The paper tackles the problem of dense semantic correspondence across images with large appearance variations and limited pixel-level labels by proposing a multi-level contrastive learning approach that does not rely on ImageNet pretrained models, achieving favorable performance against state-of-the-art methods on benchmark datasets like PF-PASCAL, PF-WILLOW, and SPair-71k.

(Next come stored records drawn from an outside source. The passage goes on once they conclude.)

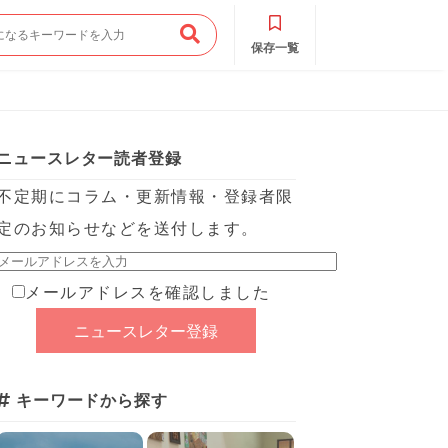
保存一覧
ニュースレター読者登録
不定期にコラム・更新情報・登録者限
定のお知らせなどを送付します。
メールアドレスを確認しました
キーワードから探す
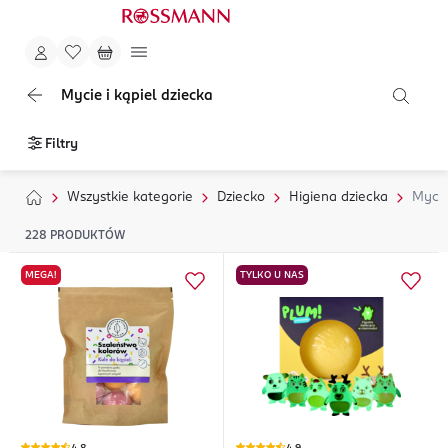
Mycie i kąpiel dziecka
Filtry
Wszystkie kategorie
Dziecko
Higiena dziecka
Mycie
228
PRODUKTÓW
MEGA!
TYLKO U NAS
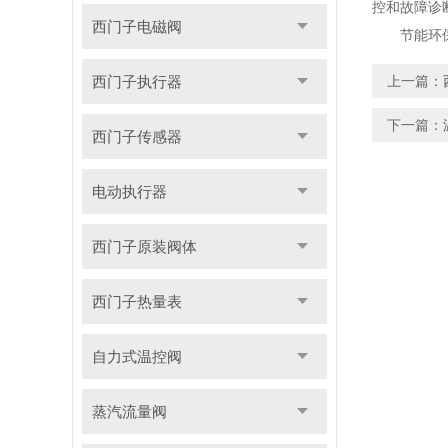
控和故障诊
西门子电磁阀
节能环保：
西门子执行器
上一篇：
下一篇：
西门子传感器
电动执行器
西门子原装阀体
西门子热量表
自力式温控阀
蒸汽流量阀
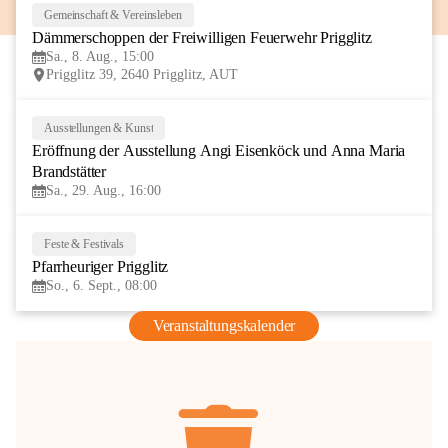
Gemeinschaft & Vereinsleben
8
Dämmerschoppen der Freiwilligen Feuerwehr Prigglitz
AUG
Sa., 8. Aug., 15:00
Prigglitz 39, 2640 Prigglitz, AUT
Ausstellungen & Kunst
29
Eröffnung der Ausstellung Angi Eisenköck und Anna Maria 
AUG
Brandstätter
Sa., 29. Aug., 16:00
Feste & Festivals
6
Pfarrheuriger Prigglitz
SEP
So., 6. Sept., 08:00
Veranstaltungskalender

Dense correspondence across semantically related images has been extensively studied, but still faces two challenges: 1) large variations in appearance, scale and pose exist even for objects from the same category, and 2) labeling pixel-level dense correspondences is labor intensive and infeasible to scale. Most existing approaches focus on designing various matching approaches with fully-supervised ImageNet pretrained networks. On the other hand, while a variety of self-supervised approaches are proposed to explicitly measure image-level similarities, correspondence matching the pixel level remains under-explored. In this work, we propose a multi-level contrastive learning approach for semantic matching, which does not rely on any ImageNet pretrained model. We show that image-level contrastive learning is a key component to encourage the convolutional features to find correspondence between similar objects, while the performance can be further enhanced by regularizing cross-instance cycle-consistency at intermediate feature levels. Experimental results on the PF-PASCAL, PF-WILLOW, and SPair-71k benchmark datasets demonstrate that our method performs favorably against the state-of-the-art approaches. The source code and trained models will be made available to the public.